Online services have many techniques in place to protect the credit card numbers and other personal information that you send to them. To protect your information, they scramble, or encrypt, your data. When the encrypted information arrives at their site, they unscramble, or decode, information by using a key, and mathematical instructions. Anyone who tries to intercept the encrypted information will get a meaningless string of numbers.
For bank transactions, a key usually contains a very large number, sometimes hundreds of digits long. And the only way to break the key is to find the two unique numbers that, when multiplied together, create that big number. Currently, even the world's fastest supercomputers would take months to break up these numbers. But someday computers may catch up and break these codes. That's where quantum encryption comes in.

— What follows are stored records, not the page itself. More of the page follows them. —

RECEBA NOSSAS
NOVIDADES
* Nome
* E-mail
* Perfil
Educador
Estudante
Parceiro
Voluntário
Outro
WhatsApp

Quantum encryption protects data in another way. In quantum cryptography, data is still encoded and a key is still needed to decode it. But it has another safeguard. The information is sent as a stream of photons, or particles of light. Anyone who tries to intercept the information has to detect some of the photons. But according to a law of quantum physics, known as the Heisenberg uncertainty principle, detecting the photons will cause an irreversible change in them, and this change will be instantly detected by sender and receiver. They can then stop the transmission well before the eavesdropper gets enough information to decode the message. Since the dawn of quantum physics, Heisenberg's uncertainly principle has told us that we can't ever gain complete information on any object in nature -- and now it is being used to protect our privacy for important transactions.